3. **Hyper-fast Retrieval**
   The core indexing engine (`ain compile`) resolves thousands of nodes into lightweight Maps of Content (MOCs) and exact tag inversions, enabling LLMs to quickly query specific subjects without context-window bloat.

## Installation

```bash
pip install ain-research
```

## Quick Start

### 1. Configure Workspace
By default, the package uses `~/.ain/` as the root workspace. You can override this using the `AIN_WORKSPACE` environment variable.

### 2. Start the Daemon
```bash
ain-daemon
```
*Runs the overnight crawler. By default, it operates actively between 22:00 and 23:59.*

### 3. Add to Queue via CLI
```bash
ain queue add --arxiv 2305.14314
ain queue add --github karpathy/nanoGPT
```

### 4. Compile the Knowledge Base
```bash
ain compile
```
*Generates the Maps of Content (MOCs), Mermaid network graphs, and visualizer data.*

### 5. Launch MCP Server
To allow LLMs to natively hook into the daemon's research capabilities:
```bash
ain-mcp
```
*(Configure this in your LLM client's MCP configuration settings).*

## Author
**That-Tech-Geek**

## 10x Evolution Features (v0.2.0+)

`ain-research` has evolved from an assistive background utility into an autonomous, 10x-scale ecosystem. It incorporates several advanced systems:

### 1. Self-Verifying Logic Engine
It actively fights hallucinations using a highly deterministic logic system. 
- **Cross-Examination**: It flags anomalies and invalid assumptions by cross-referencing contradictory data points.
- **Logic Proofs**: Evaluates findings with mathematical and architectural correctness, minimizing the need for human debugging.

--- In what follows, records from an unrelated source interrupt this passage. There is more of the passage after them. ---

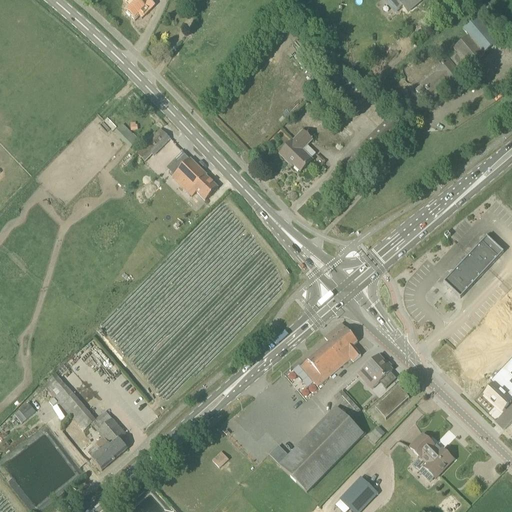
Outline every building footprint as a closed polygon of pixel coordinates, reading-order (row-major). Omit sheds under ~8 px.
[(126,0),(125,2),(131,7),(126,12),(127,14),(127,15),(130,18),(131,17),(136,22),(140,18),(142,20),(155,6),(148,0),(143,6),(137,0),(126,0)] [(399,0),(398,1),(408,13),(423,0),(399,0)] [(464,30),(469,37),(484,54),(497,43),(477,19),(464,30)] [(485,55),(484,54),(469,37),(454,50),(458,55),(449,62),(459,75),(469,67),(469,68),(485,55)] [(463,79),(459,75),(449,62),(437,71),(438,73),(422,86),(417,91),(424,100),(430,96),(432,99),(449,85),(452,88),(463,79)] [(344,70),(325,91),(352,116),(371,94),(344,70)] [(397,103),(407,115),(412,111),(412,113),(420,106),(410,93),(397,103)] [(405,128),(392,116),(341,166),(352,178),(405,128)] [(153,155),(154,157),(171,140),(161,130),(137,154),(145,162),(153,155)] [(303,133),(293,142),(280,156),(288,164),(289,162),(301,173),(313,161),(303,151),(312,142),(303,133)] [(190,160),(172,178),(192,198),(197,193),(206,202),(218,189),(206,177),(207,176),(190,160)] [(504,253),(494,244),(487,237),(480,245),(479,244),(476,247),(477,248),(466,259),(465,258),(462,261),(463,263),(444,283),(461,300),(504,253)] [(358,343),(346,329),(301,368),(299,366),(293,372),(301,381),(307,376),(318,388),(350,360),(353,364),(361,357),(352,348),(358,343)] [(468,347),(447,371),(470,392),(475,386),(472,383),(486,367),(489,370),(495,363),(482,352),(478,356),(468,347)] [(379,357),(363,372),(358,377),(372,391),(377,386),(392,372),(379,357)] [(494,386),(485,396),(496,406),(497,406),(501,411),(505,407),(505,408),(511,402),(511,389),(505,383),(511,375),(511,360),(491,383),(494,386)] [(91,362),(88,366),(98,377),(102,373),(91,362)] [(39,407),(46,400),(55,411),(59,407),(42,388),(31,398),(39,407)] [(376,409),(386,421),(410,400),(399,388),(376,409)] [(96,421),(74,396),(69,390),(56,401),(84,432),(92,425),(103,439),(96,445),(101,451),(91,459),(102,472),(128,450),(120,441),(126,436),(106,412),(96,421)] [(342,391),(335,398),(353,418),(360,411),(342,391)] [(87,406),(91,401),(81,394),(77,399),(87,406)] [(28,404),(14,416),(21,425),(35,413),(28,404)] [(307,494),(364,436),(337,409),(280,467),(307,494)] [(411,450),(428,467),(425,470),(436,480),(453,461),(443,451),(441,454),(434,447),(423,437),(411,450)] [(221,453),(212,462),(219,470),(229,461),(221,453)] [(340,500),(352,511),(360,511),(377,495),(361,479),(340,500)]
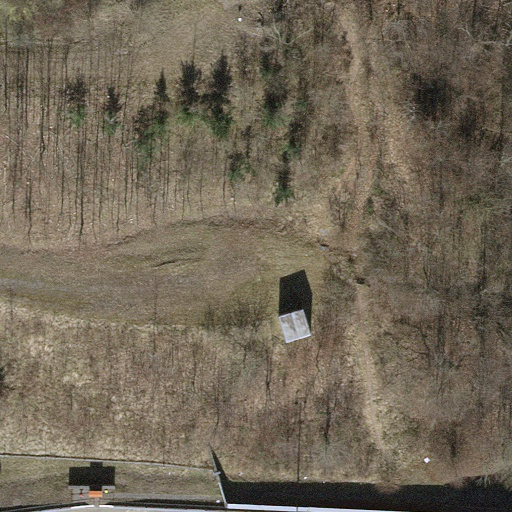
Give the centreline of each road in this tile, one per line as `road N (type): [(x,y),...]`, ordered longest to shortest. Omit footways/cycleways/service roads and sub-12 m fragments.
road 1 (track): [(0,278),(97,293),(245,270)]
road 2 (track): [(0,62),(217,45)]
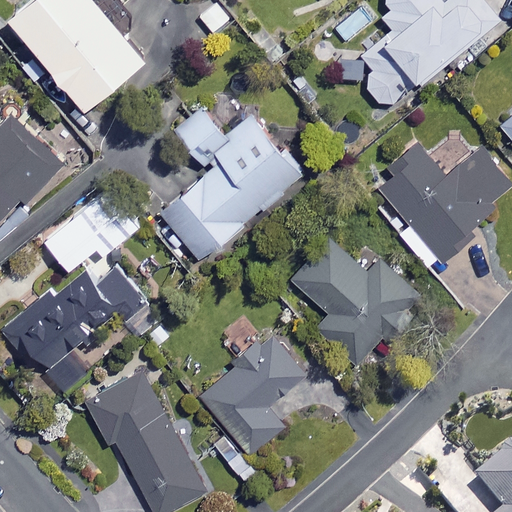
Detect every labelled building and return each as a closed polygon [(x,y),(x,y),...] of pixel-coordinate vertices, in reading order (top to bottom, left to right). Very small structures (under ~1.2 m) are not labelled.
[(136,62),(84,0),(26,0),(2,20),(78,111),(136,62)] [(380,99),(394,100),(495,17),(480,0),(388,0),(389,2),(378,10),(389,24),(355,52),(367,66),(365,80),(369,90),(380,99)] [(311,17),(295,29),(321,63),(337,51),(311,17)] [(221,133),(197,102),(170,123),(204,166),(156,204),(195,254),(298,173),(249,111),(221,133)] [(511,109),(498,121),(511,137),(511,109)] [(61,160),(9,110),(0,119),(0,211),(17,193),(24,199),(61,160)] [(409,132),(365,169),(408,220),(397,229),(427,265),(468,230),(463,223),(510,183),(476,143),(442,172),(409,132)] [(105,174),(67,207),(104,250),(142,217),(105,174)] [(360,268),(326,235),(289,274),(325,309),(312,322),(351,360),(416,293),(374,253),(360,268)] [(137,293),(111,261),(90,278),(81,267),(10,322),(56,381),(78,364),(66,349),(137,293)] [(142,298),(123,313),(137,331),(156,316),(142,298)] [(302,371),(268,327),(195,385),(247,450),(282,422),(265,400),(302,371)] [(156,511),(206,485),(140,365),(83,396),(106,439),(113,435),(154,511),(156,511)] [(256,471),(221,430),(209,441),(243,481),(256,471)] [(511,511),(511,440),(473,474),(501,508),(496,511),(511,511)]
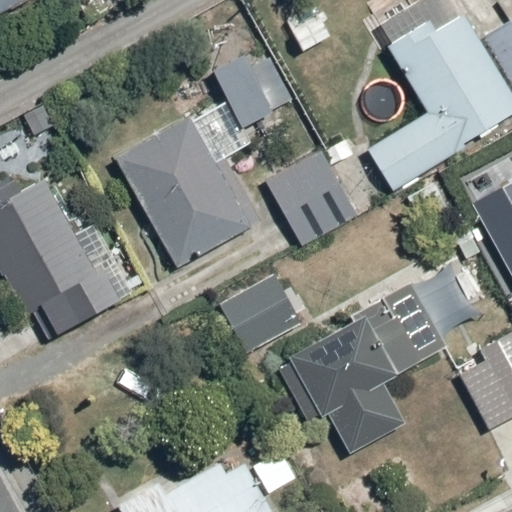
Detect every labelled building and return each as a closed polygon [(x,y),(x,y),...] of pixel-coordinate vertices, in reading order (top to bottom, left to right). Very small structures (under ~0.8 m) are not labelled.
[(511,0),(487,0),(440,30),(430,16),(394,40),(412,74),(433,109),(373,144),(396,184),(511,113),(511,0)] [(251,47),(220,60),(248,124),(278,112),(251,47)] [(259,213),(224,155),(247,141),(222,101),(200,114),(196,108),(123,151),(184,254),(259,213)] [(275,180),(303,240),(359,214),(330,154),(275,180)] [(0,193),(0,254),(33,309),(50,299),(62,334),(130,294),(107,256),(98,262),(41,169),(0,193)] [(511,281),(511,207),(491,221),(505,244),(493,251),(511,281)] [(283,270),(226,298),(251,350),(309,322),(283,270)] [(448,348),(414,282),(287,346),(324,418),(337,411),(354,445),(405,420),(384,380),(448,348)] [(511,347),(467,372),(495,423),(511,412),(511,347)] [(124,501),(130,511),(277,511),(233,437),(124,501)]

### 2. Multi-Agent Swarm Orchestration
Instead of running as a single synchronous loop, it now operates as a background multi-agent network.
- **Division of Labor**: Specialized agents concurrently verify, structure, and peer-review incoming research data.
- **Continuous Execution**: The swarm processes queue items in real-time alongside the daemon's regular horizon scanning.

### 3. Zero-Friction Abstract Interface (`ain intent`)
You can bypass manual tool configurations by simply passing high-level intents.
- Command: `ain intent "Explore sparse autoencoders in LLMs"`
- The system automatically leverages the LLM client to decompose this intent into discrete tasks, builds the search queries, and delegates them to the swarm.

### 4. Traceable Truth Layer
Decisions are no longer a "black box".
- Deterministic trace logs are saved into `truth_logs/`.
- Every LLM judgement, verification step, and data modification is recorded to provide full auditability, turning untrusted guessing into enterprise-grade intelligence.